··· INPUT FOR THIS TASK ···
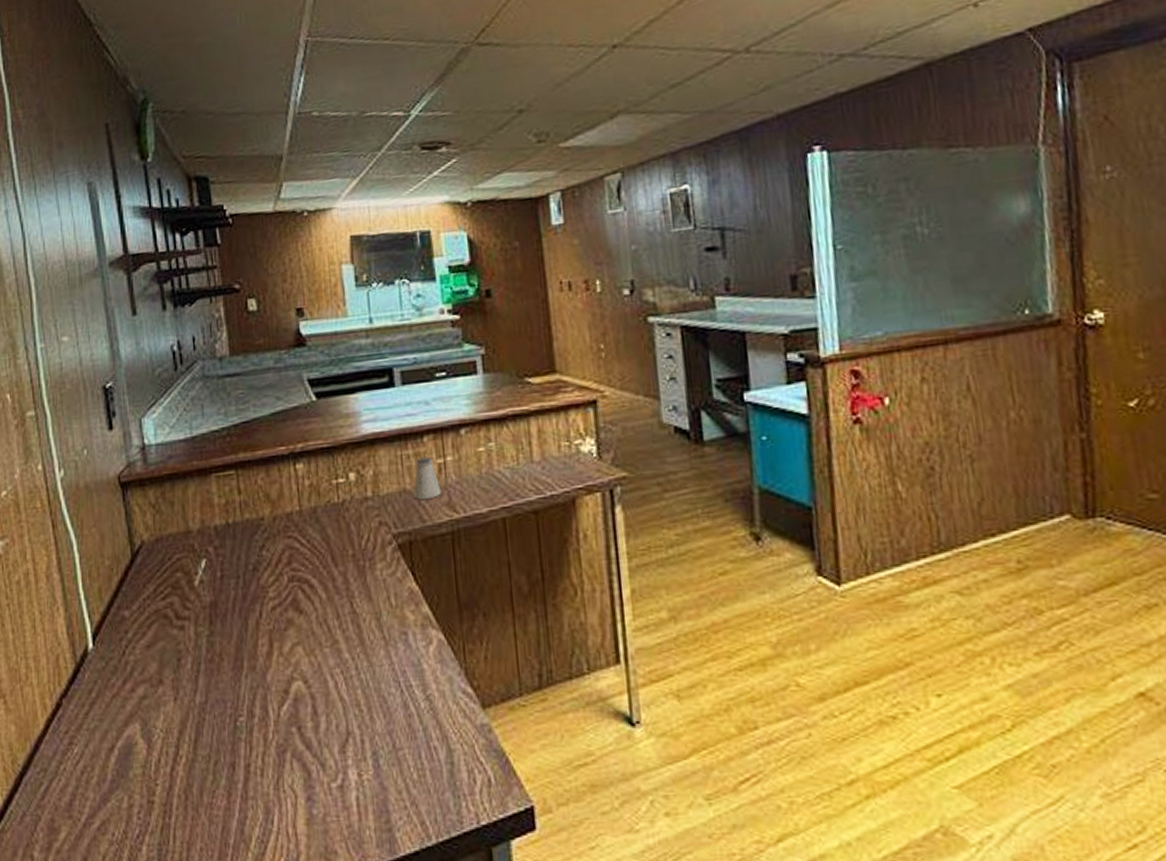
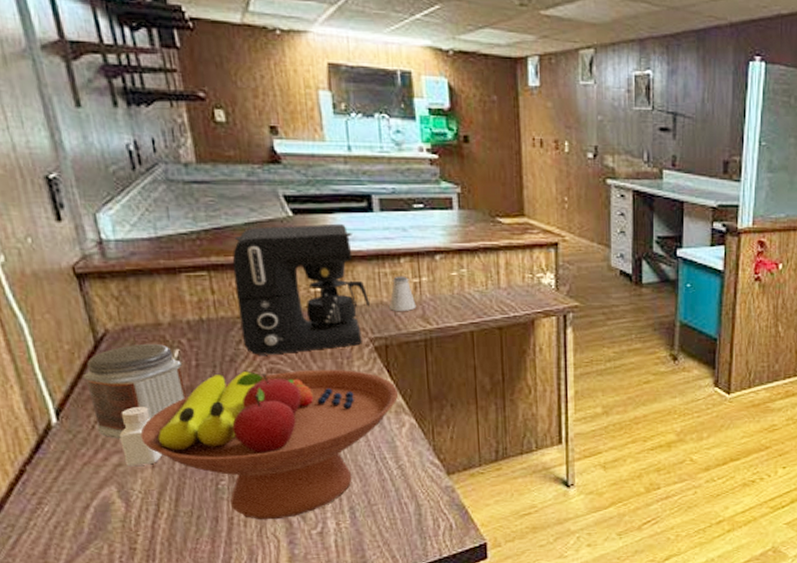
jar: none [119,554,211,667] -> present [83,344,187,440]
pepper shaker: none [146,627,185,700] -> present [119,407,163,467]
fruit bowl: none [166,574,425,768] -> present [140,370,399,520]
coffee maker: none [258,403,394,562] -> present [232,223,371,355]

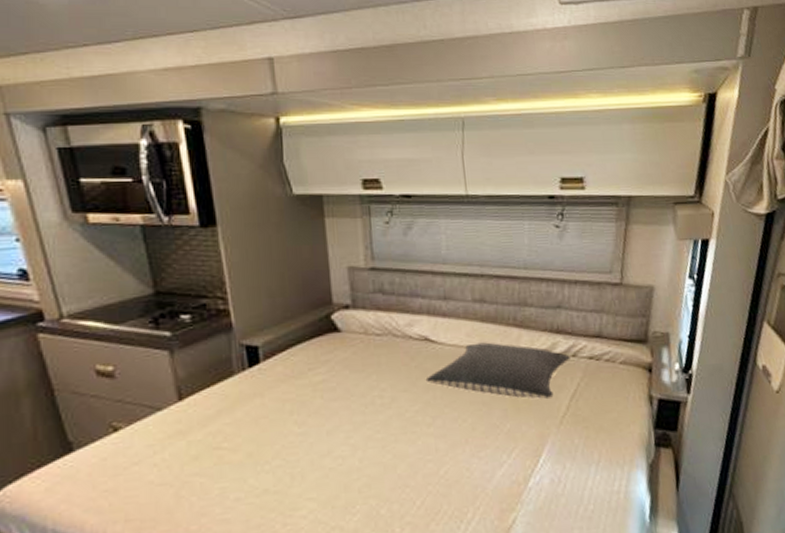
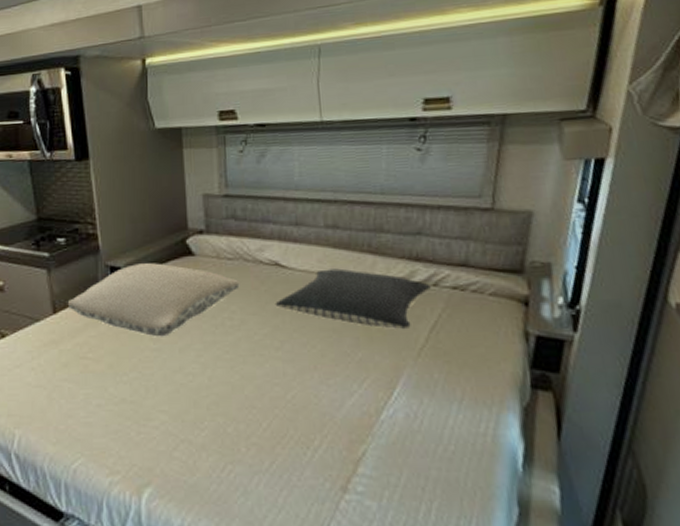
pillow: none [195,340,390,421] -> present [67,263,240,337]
···
● **WHAT THIS TASK INVOLVES**
Print every line of the data exactly. Pictures do not belong in the copy.

● **OUTPUT FOR THIS EXERCISE**
jar: none [119,554,211,667] -> present [83,344,187,440]
pepper shaker: none [146,627,185,700] -> present [119,407,163,467]
fruit bowl: none [166,574,425,768] -> present [140,370,399,520]
coffee maker: none [258,403,394,562] -> present [232,223,371,355]

pillow: none [195,340,390,421] -> present [67,263,240,337]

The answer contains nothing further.